You should, you should read up on him. The Bernoullis were a very famous
mathematical family. They came up with lots of Lots of
discoveries, Jacob was a particularly influential member of the Bernoulli,
Bernoulli family and he discovered quite a bit of probability theory very, very early
on. At any rate, when you have a random
variable that takes the value zero or one with probability P, then we, we call that
a Bernoulli random variable. So here we are back.
Talking about variances, and. Variances are kind of difficult things to
understand and, and equivalently standard deviations.
I, I prefer to interpret standard deviations.
Intuitively we know that, that bigger variances mean distributions are more
spread out but, but we need some way to actually interpret what bigger a-, what
bigger means. Now in the context of a specific
distribution, we might learn.
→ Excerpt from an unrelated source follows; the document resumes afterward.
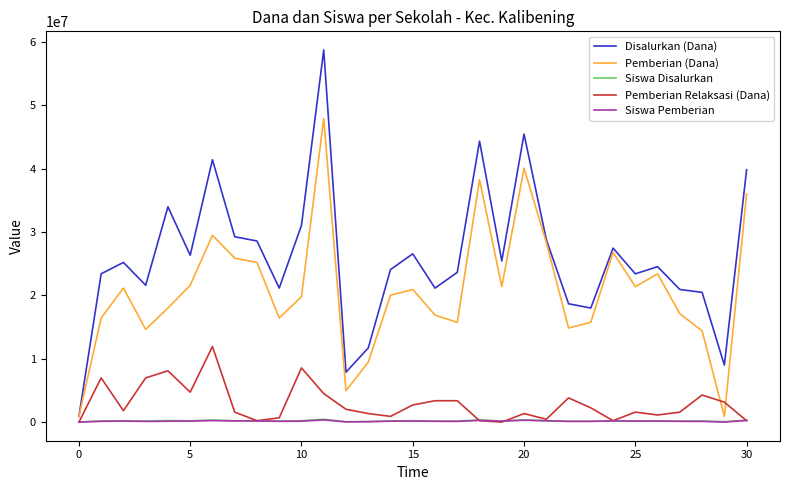

Which series has the largest total across all categories?

Disalurkan (Dana)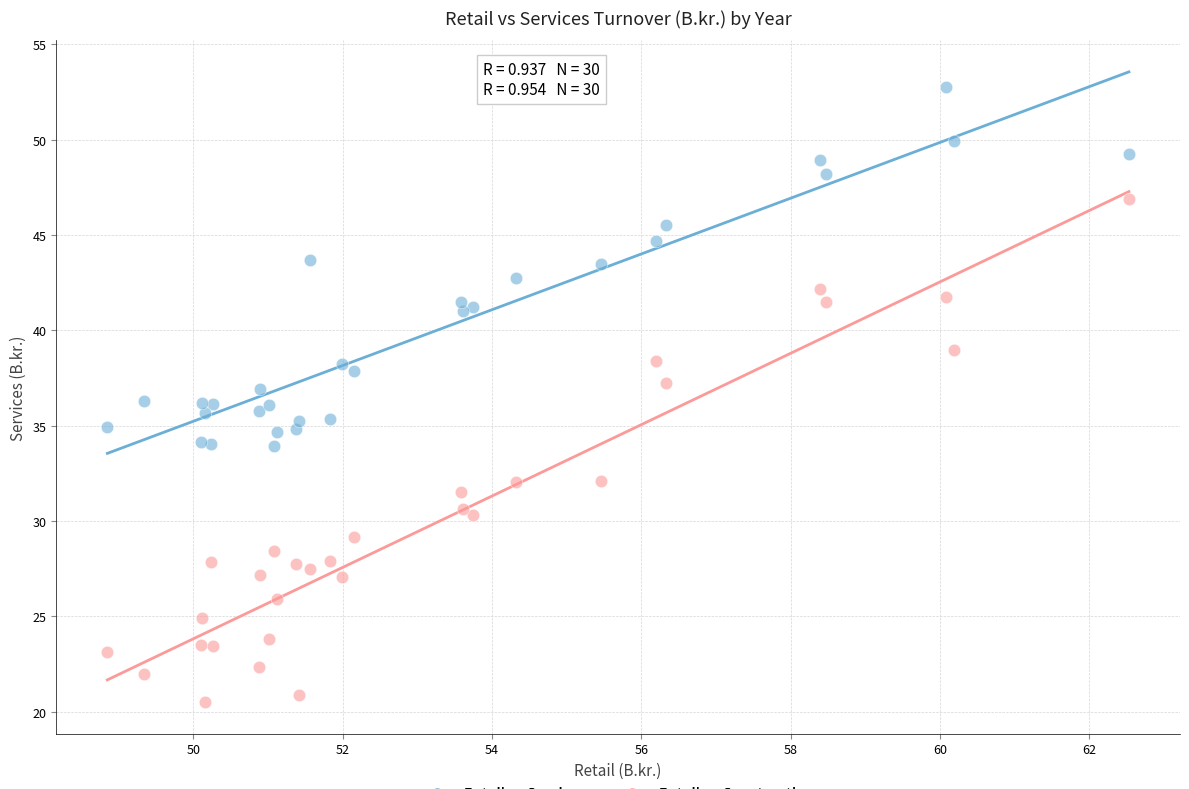

Which series has the widest spread of Y values?

Retail vs Construction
The, the kind of quantities associated
with that distribution to, to know that what, what does one variance mean, or two
standard deviations mean, three standard deviations mean?
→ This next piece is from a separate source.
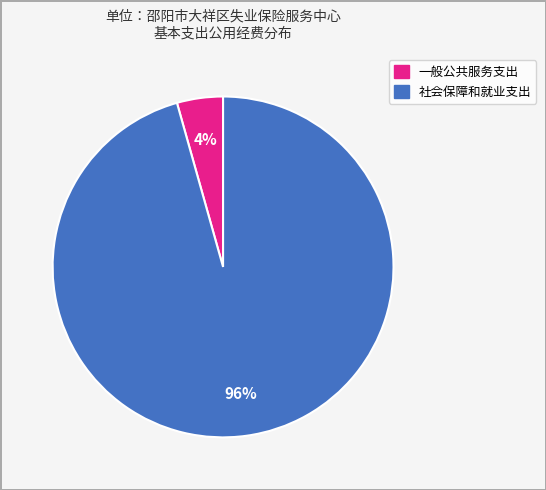

What is the majority slice?

社会保障和就业支出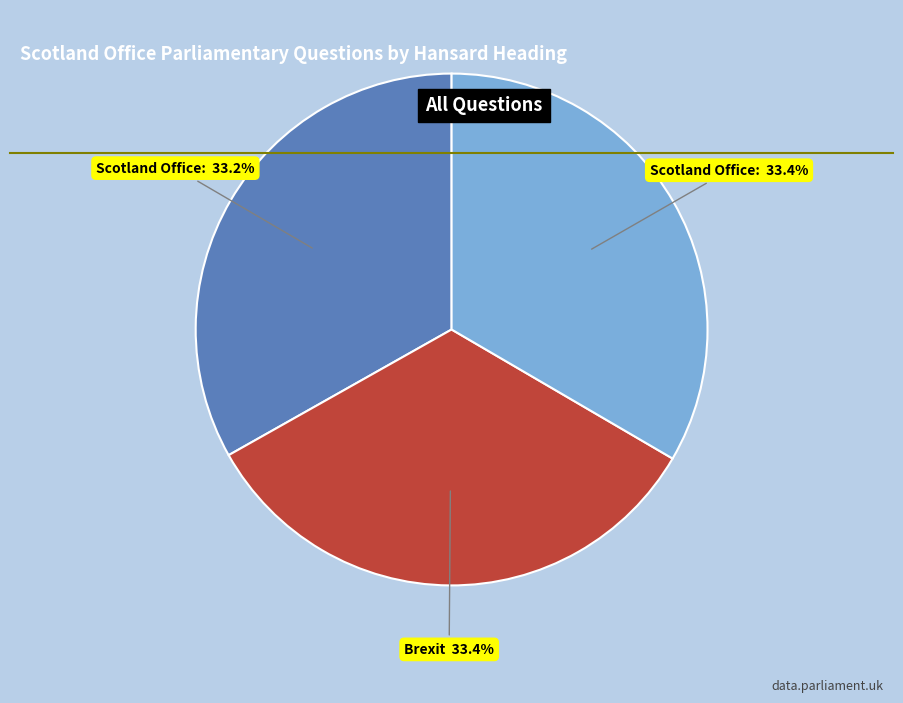

Is there a majority slice in this chart?

No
And that's particularly true of the Gaussian, or bell-shaped density.
We, we know, we tend to know those, the values associated with those variances,
sort of, by heart. But there is a, a general rule that
applies to all distribution and its, its so called Chebyshev inequality, after the
Russian mathematician Chebyshev. So any rate, Chebyshev gave a really
useful inequality for interpreting variances.
So, Basically the inequality says the probability that a random variable is K
standard deviations from its mean, or more, is less than or equal to (1/K^2).
So let me repeat that because it's so important.
The probability that a random variable is more than K standard deviations from its
mean is less than or equal to (1/K^2). And let's just look at some simple
benchmarks for K. The probability that a random variable is
more than two standard deviations from its mean is.
25 percent or less, the probability of the random variable is three standard
deviations from its mean is eleven percent or less.
The probability of the random variable four standard deviations from its mean is
six percent or less. And again, note that, that, that is a
bound on the probability statement. It doesn't.
It's not an equality, so. It's the worst that it could possibly be
the, the, the lots of distributions the probability of being four standard
deviations or more beyond the mean is far lower than six%, but six percent is the
worst it can be. So, so it's unlikely, say, for example
that you will, if you Ob, observe a random variable, it's unlikely that you will see
that random variable be say, six standard deviations from the mean, that's, that's
quite unlikely, that's has probably less than one over 36, regardless of the
distributions. What, what's interesting about Chebyshev's
inequality is that it's, it's quite easy to prove.
And so well, let's just go through the proof really quickly.
Well, let's look at this probability statement.
The probability that a random variable is more than K standard deviations from its
mean. And, and let's do it in the, in the
continuous case. Let's just do it in the continuous case.
You can prove it more generally but, but this just gives you the intuition behind
the proof. Well that's the integral over the, the set
of x where it's more than k standard deviations from the mean, where here now
the little x and the, the domain of integration is a, is a dummy variable of
integration, f of xdx, and this could, could be, you know, we could replace this
by another letter over on the right-hand side but on the left-hand side it has to
be capital x. Well notice, notice the that x minus mue
over k sigma. Absolute value x minus mue over k sigma
has to be bigger than one. So if we square that it has to be bigger
than one as well. So you take a number that's bigger than
one and square it, it's still bigger than one.
So we can multiply by x minus mue squared over k squared sigma squared.